How does one instill a sense of belonging in children and forever cast away the sense of intimidation that has perpetuated in the world of fine art? How does one connect a young child to the iconic images of the art world, and instill an early sense of joy when encountering great art?
We actively toured museums around the world with our son, and engaged him in conversations about the images and how they related to him and his own world.

I wondered how to share the experience with other children that had limited opportunities for such field trips. The sketches developed over the years, eventually finding their way into book form. The poem followed as the images were assembled, designed to introduce any child (and perhaps even their parent) to 8 famous paintings for the very first time. I hope you enjoy it and look forward to hearing your review.

Sue DiCicco
August 2011

From Deni:

 

I found this book several years ago, a week before heading to DC to await the arrival of my third grandchild.  I immediately fell in love with it, so into the suitcase it went.   Even though it is geared towards very young children (it’s a board book), it perfectly captures what I was talking about in an early Fireflies’ post – Training your child to appreciate art. The author had the same desire that I had as a young mom; to introduce my children to art masterpieces.  Not only does DiCicco introduce major works of art in her board book, she emphasizes a theme that is dear to my mom’s heart – that our children are OUR works of art.

That night as I was working on posts for Fireflies, I received a text from my friend Julie Hagan – “You have to see this wonderful book I’ve found.”   It was You are my Work of Art, by Sue DiCicco.  She then linked the book to a song that had been very special to both of us as new moms.  If you know it, the mention of it will bring tears to your eyes.  If you don’t, then I’m excited to introduce this song to you; Masterpiece by Sandi Patty.   (Thanks for reminding me, Julie!)   I’ve posted the lyrics to Masterpiece below.  It has been remastered from when we first heard it (in the ’80s – I know…it’s ancient – as are we).

Enjoy, as we celebrate the masterpieces created by God’s hands and placed in ours!

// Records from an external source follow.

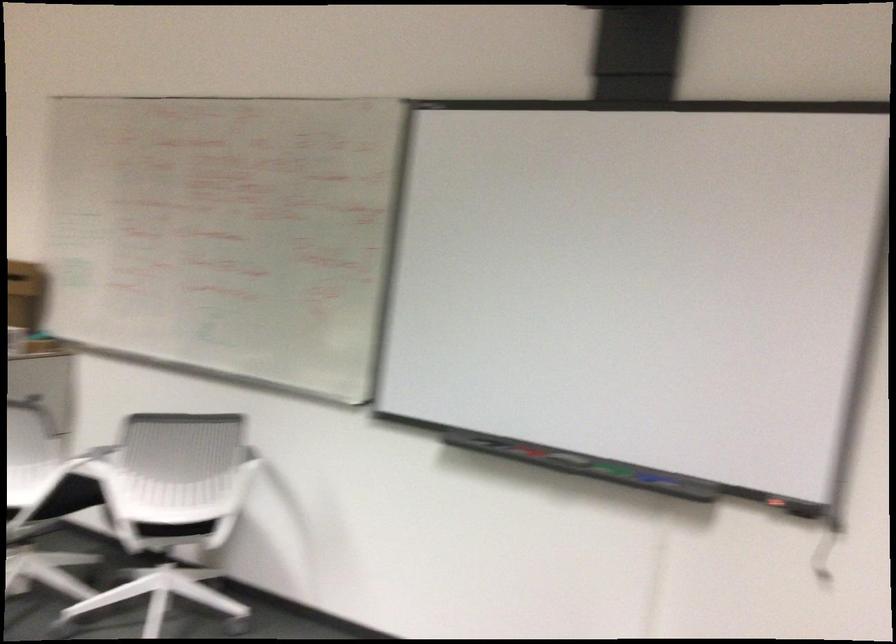
Identify the location of chair armrest. (95, 460).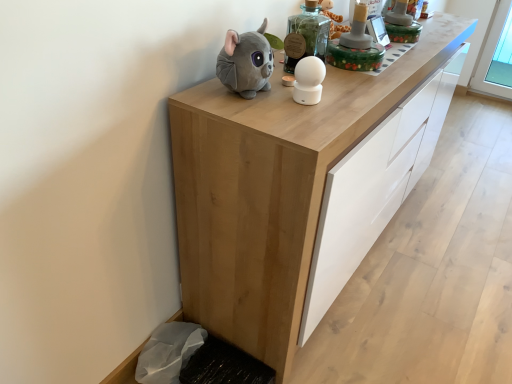
Where is `vacant space in front of soft gray plush toy at upper center, the 1th toy positioned from the left`? vacant space in front of soft gray plush toy at upper center, the 1th toy positioned from the left is located at coordinates (264, 117).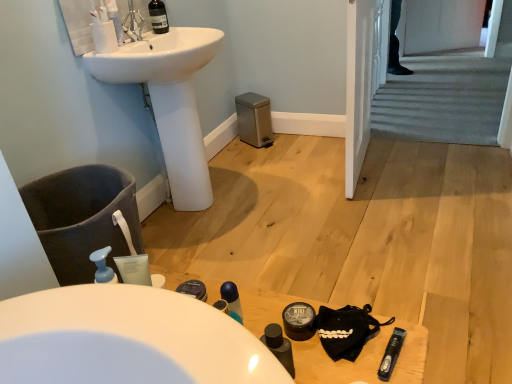
Where is `unoccupied region to the right of matte black container at lower center`? The image size is (512, 384). unoccupied region to the right of matte black container at lower center is located at coordinates (362, 333).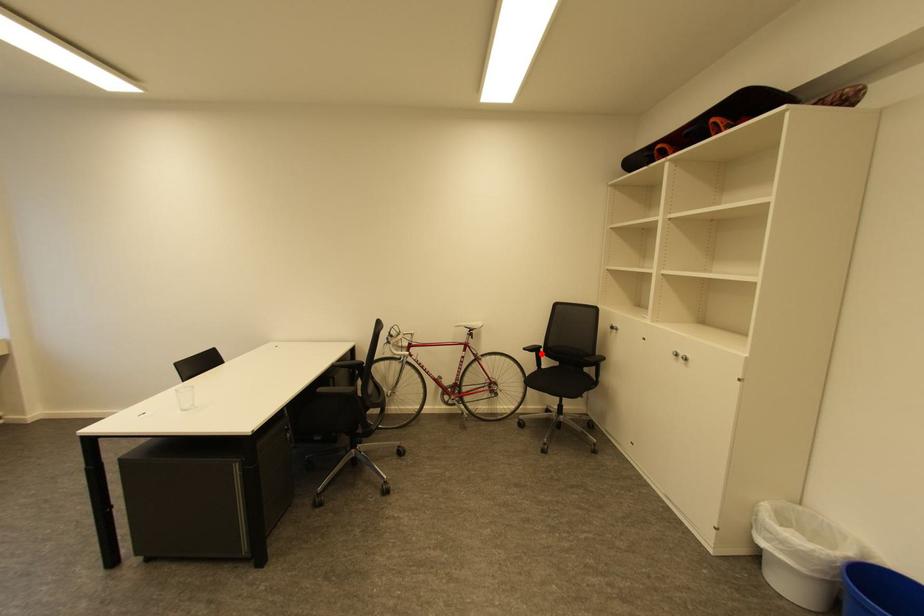
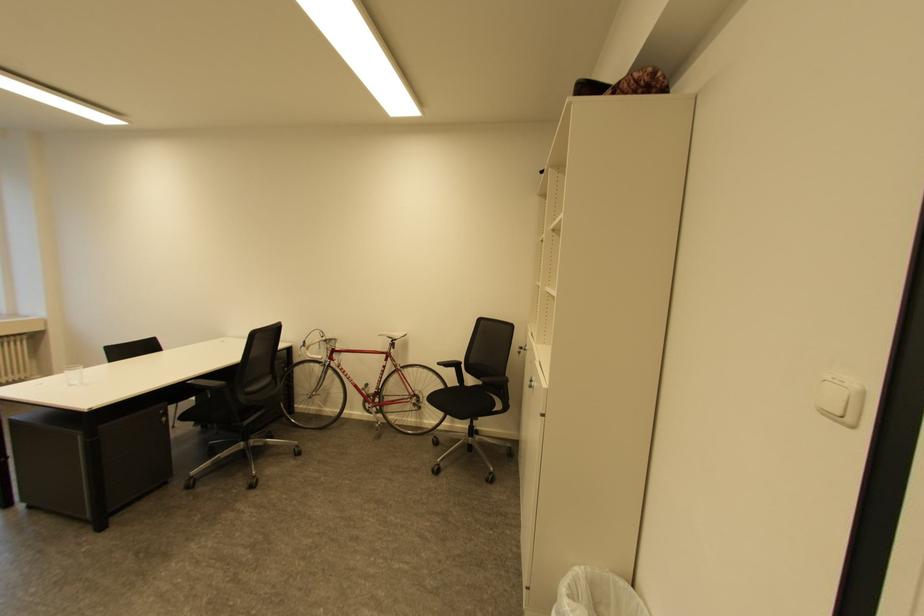
Find the pixel in the second image that matches the highlighted location in the first image.

(459, 370)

Click here to listen to the song.

 

Before you had a name or opened up your eyes
Or anyone could recognize your face.

You were being formed so delicate in size
Secluded in God’s safe and hidden place.

With your little tiny hands and little tiny feet
And little eyes that shimmer like a pearl

He breathed in you a song and to make it all complete
He brought the masterpiece into the world.

You are a masterpiece
A new creation He has formed

And you’re as soft and fresh as a snowy winter morn.
And I’m so glad that God has given you to me

Little Lamb of God, you are a masterpiece.

And now you’re growing up your life’s a miracle
Every time I look at you I stand in awe

Because I see in you a reflection of me
And you’ll always be my little lamb from God

And as your life goes on each day
How I pray that you will see
Just how much your life has meant to me.

And I’m so proud of you
What else is there to say?
Just be the masterpiece He created you to be.